● **TASK GOAL**
Could you transcribe the part of the lithography text that opens with the words containing "3. Initialization" and closes with "minimum, if at all."?

● **TEXT**

'''

Let O^k(],y) be the variable at k-th iteration, and let G = F+_γR. The following pseudo-code for conjugate gradient is then applicable:

Stage 0 Choose a starting point O ⁰(x,y), and set

d ₀ = -∇G(O ⁰(x,y)).

Stage k

• Line search:

Find λ_k = argmin G(O^k(x,y)+λd_k).

• Set O ^k+1(x,y)=O^k(x,y)+λ_kd_k.

• d _k+1 = -∇G(O ^k+1(x,y))+β_kd_k.

• $β_{k} = \frac{{∥ \nabla G (O^{k + 1} (x, y)) ∥}^{2}}{{∥ \nabla G (O^{k} (x, y)) ∥}^{2}}$ .

Stop If stopping criteria is satisfied, then END. Otherwise, k←k+1 and proceed Stage k+1.

The computation of ∇G requires ∇F and ∇R, which equal to:

\nabla F = 4 a {H (x, y) * [(\hat{I} (x, y) - I (x, y)) \cdot I (x, y) \cdot (1 - I (x, y)) \cdot (H (x, y) * O (x, y))]},

and

\nabla R = - 18 O {(x, y)}^{3} + 2 O (x, y) .

The “·” above indicates pointwise multiplication. The derivations are omitted for brevity, but are similar in spirit to those in [22] with the use of chain rules in calculating derivatives.

3. Initialization

Finding the initial estimate is a critical part of the optimization. It affects both the quality of the solution and the run time to achieve it. A poor initialization may lead to an undesirable local minimum in our optimization operation, and possibly a lot more computation to get out of the local minimum, if at all.

A trivial initial guess for mask design algorithm can be the desired pattern itself (i.e. a binary mask without the phase component). However, we observe that such initialization may not be the best choice, because the algorithm tends to search for a local optimum around the desired pattern. The optimal mask so generated often has good fidelity. However, it may suffer from poor image slope if two objects are closely located, because the gradient-based algorithm is a local searching algorithm—it cannot make an abrupt 0-π phase alternation among the objects if the initial guess is all 0-phase.

Consider Fig. 3(a). Assuming that an alternating phase-shifting mask fabrication is used in the manufacturing process, we can have zero intensity at the middle of two strips if one strip uses 0 phase while the other one uses π phase. Therefore, given a complicated mask pattern, if we can assign phases to objects as alternating as possible, we can improve the slope significantly. This is the motivation of our methodology in this paper. However, it is very common that phase conflicts would exist if we enforce this rule rigidly. For example, in Fig. 3(b), if we assign Object A with phase 0, and Object B with phase π, then we will have trouble in assigning phase to Object C. This type of phase conflict problem is well known in the industry, and there are plenty of researches done [27, 28]. However, their methodologies are relatively sophisticated and time-consuming, as they are designed for large layouts. In contrast, we seek a simple way that requires a small amount of time to find the initial guess compared with the iterations. Our problem also involves significantly fewer objects, as pattern size in inverse lithography is generally relatively small.

Fig. 3. Principle of phase shifting masks and the difficulty of phase assignment.

Download Full Size | PDF

Our proposed phase assignment scheme is fast and simple. It consists of three parts: (i) Extract pattern information; (ii) Build a distance matrix; (iii) Use dynamic programming to find the optimal path for assignment.

'''

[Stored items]
'''

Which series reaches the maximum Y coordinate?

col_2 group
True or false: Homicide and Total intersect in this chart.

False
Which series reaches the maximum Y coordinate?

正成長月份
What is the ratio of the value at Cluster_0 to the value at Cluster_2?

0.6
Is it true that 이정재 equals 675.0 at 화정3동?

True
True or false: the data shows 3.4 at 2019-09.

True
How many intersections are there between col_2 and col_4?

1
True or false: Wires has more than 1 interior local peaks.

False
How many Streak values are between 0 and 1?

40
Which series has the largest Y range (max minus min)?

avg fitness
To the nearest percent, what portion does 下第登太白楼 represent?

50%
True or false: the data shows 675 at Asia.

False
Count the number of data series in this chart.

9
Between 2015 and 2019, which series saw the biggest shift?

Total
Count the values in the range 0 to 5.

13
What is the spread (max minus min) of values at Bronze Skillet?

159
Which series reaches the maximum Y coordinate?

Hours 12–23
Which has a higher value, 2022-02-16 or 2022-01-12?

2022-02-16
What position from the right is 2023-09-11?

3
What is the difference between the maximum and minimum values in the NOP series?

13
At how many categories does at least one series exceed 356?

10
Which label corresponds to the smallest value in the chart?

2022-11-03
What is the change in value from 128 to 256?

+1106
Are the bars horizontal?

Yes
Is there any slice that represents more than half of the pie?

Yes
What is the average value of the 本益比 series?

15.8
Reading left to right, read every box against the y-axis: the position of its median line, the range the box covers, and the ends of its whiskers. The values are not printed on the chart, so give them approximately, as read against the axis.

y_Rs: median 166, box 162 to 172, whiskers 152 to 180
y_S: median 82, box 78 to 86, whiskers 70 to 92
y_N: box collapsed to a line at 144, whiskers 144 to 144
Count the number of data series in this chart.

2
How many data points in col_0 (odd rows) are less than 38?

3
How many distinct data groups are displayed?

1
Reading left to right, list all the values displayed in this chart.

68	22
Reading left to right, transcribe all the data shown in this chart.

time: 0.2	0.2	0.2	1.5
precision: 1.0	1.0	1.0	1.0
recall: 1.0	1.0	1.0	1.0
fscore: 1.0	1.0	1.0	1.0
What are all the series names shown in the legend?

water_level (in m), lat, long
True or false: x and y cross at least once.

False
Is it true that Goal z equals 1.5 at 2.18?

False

'''

● **ANSWER BELOW**
3. Initialization

Finding the initial estimate is a critical part of the optimization. It affects both the quality of the solution and the run time to achieve it. A poor initialization may lead to an undesirable local minimum in our optimization operation, and possibly a lot more computation to get out of the local minimum, if at all.